Two at the head, for his arms. Two at the foot, equally decayed,
for his new-freed ankles. A folded set of duds on the nightstand,
drab but serviceable. And — his guns, laid out neat, polished and
repaired. With his belt and holsters coiled next to them.
How his hands itched to strap those back on, and draw! But there
was no way
that
wasn’t some sorta trap, same as the ring of Chink
scrawl drawn ’cross the floor beneath — circling him with a net Chess
couldn’t seem to fight free of, no matter how hard he instinctually
rammed and thrashed against it.
Heart trip-pounding, eyes wide and wild, ricocheting back and
forth and back again: door, bed, floor, guns. Door, bed, floor, guns
guns guns guns —
The door itself banged open, freeing Chess Pargeter to gladly
obey his oldest and swiftest instincts — to snatch both sidearms up
by their barrels, flipping them mid-way, and thread indexes through
triggers like a damn magic trick. Thumb-cock the hammers, low and
level, and train them both on whatever —
who
ever — was revealed.
Ed Morrow, as it turned out.
Agent
Ed Morrow, that was. And
looking none the worse for his trip Down Under, either.

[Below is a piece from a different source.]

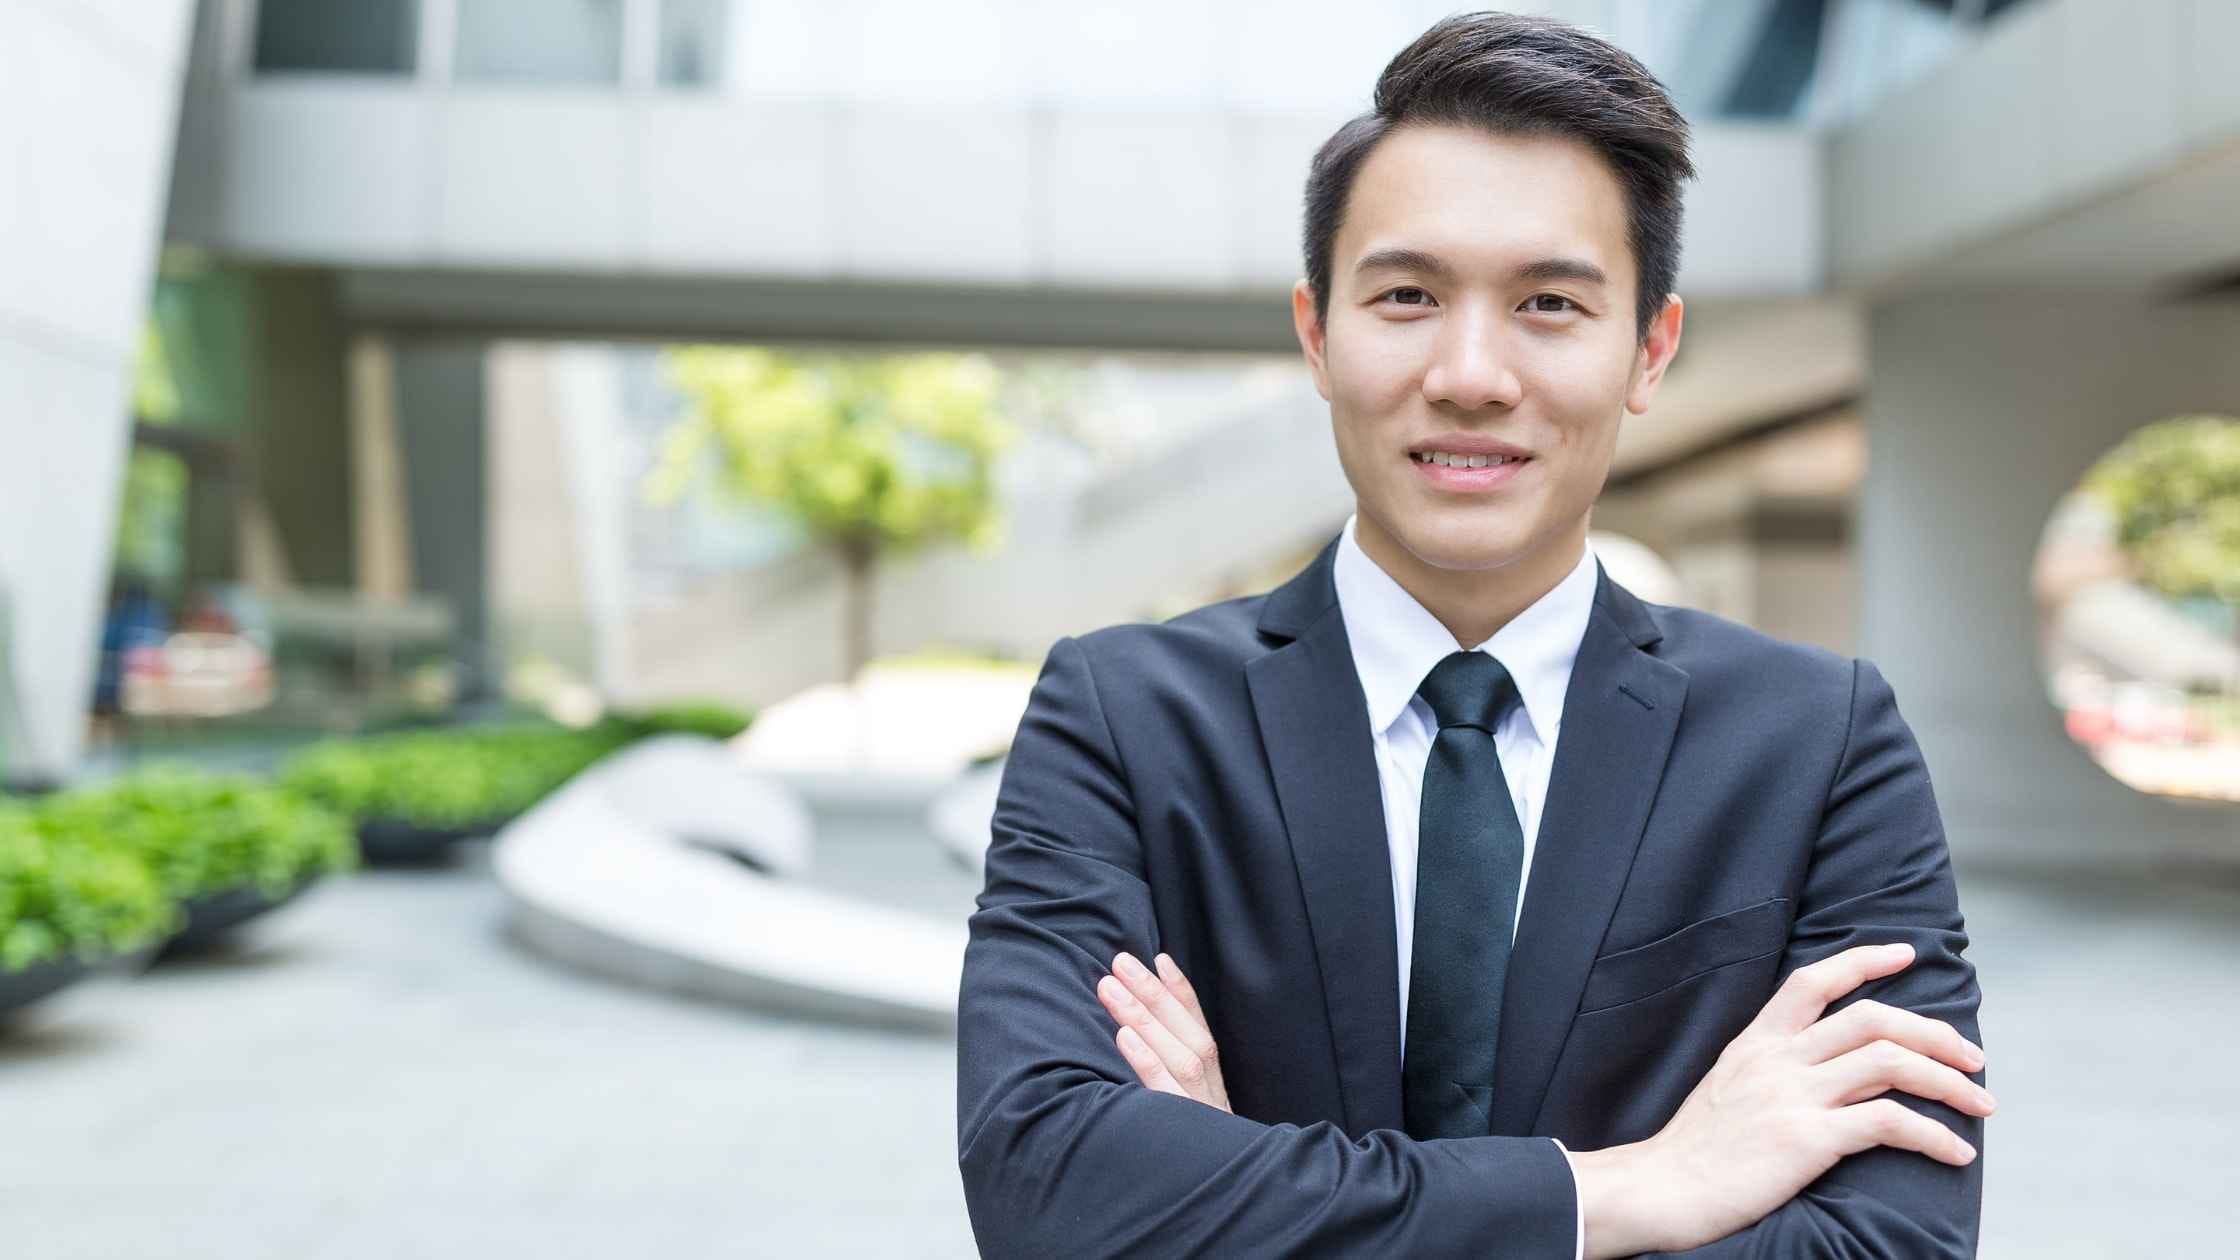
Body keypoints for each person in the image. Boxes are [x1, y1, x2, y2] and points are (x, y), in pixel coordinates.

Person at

“Chess . . .” he began, then stopped short, the very sight of
him apparently enough to drive a man’s words out of his head
entirely. “. . . I, uh — see you’re awake.”
“Uh huh. Figure that out all by yourself?”
“Um . . .”
Squinting hard at Morrow, Chess abruptly discovered that the
additional buzzing he was “hearing” (above and beyond that of
his sicked-up companions, who were already starting to die off,
perhaps over-weighted down with a double payload of blood and
impossibility) must be that of Morrow’s actual
thoughts
, which
almost immediately began to blunder through Chess’s own skull. A
goddamn offputting thing, not least since it made him inevitably
wonder if Rook had always been able to read
his
, all along. . . .
The thoughts jumped forward, clarified and blew up hurting-large: himself staring back, looking
somehow older, even tougher than
before — both less and MORE attractive in a strange way, even with a
FIREARM POINTED STRAIGHT ’TWEEN MORROW’S EYES —
— aw shit, God DAMN that stings!
“You . . .” Chess said, slow, and shook his head. Coughed again,
wrackingly. “
You’re
a goddamn
Pink
.”
“Chess, it ain’t like you think it — ” But here Morrow seemed to
register Chess’s blood-slicked chin for the first time — along with
the raucous, hovering debris of his recent supernatural up-sick —
and stopped again, transfixed. “ — just what the hell did you let Rook
do
to you, you damn crazyman?”
Chess scowled at him, drunk with pain and fatigue and fever. He
couldn’t keep both guns up any more, and let the left one drop to
the bed, while the right one wavered. “Well — are you, or ain’t you?”
he demanded.
“That’s neither here nor there. What did he
do
?”
Chess didn’t glance down, though his other hand brushed
automatically against the raw-to-touch skin where his scars
should
lie but didn’t, stroking it.
“Cut out my heart, fool,” he snapped back, annoyed by Morrow’s
incredulity. “Just like you saw.”
“Literally?”
“You were damn well
there
, weren’t you? Pinkerton man?”
Morrow sighed again. “Look . . . it ain’t what it seems.”
“Yes it is,” Chess said, and pulled the trigger, which clicked
hollowly against nothing. Enough of a surprise to make him pop out
the barrel and gape at the empty chamber, thus allowing Morrow
time to both roll his eyes
and
snatch the gun away with one sharp
yank.
“I took the bullets out three damn days ago,” he snapped,
though he knew Chess wasn’t listening (and Chess
knew
he knew,
in a completely distinct way from how he’d’ve once meant that
sentence —
Jesus
, this shit was
weird
). “Just left the guns so you
wouldn’t pitch a fit, if you woke up and found them gone. Now
c’mon — you’re sick. Get back in bed.”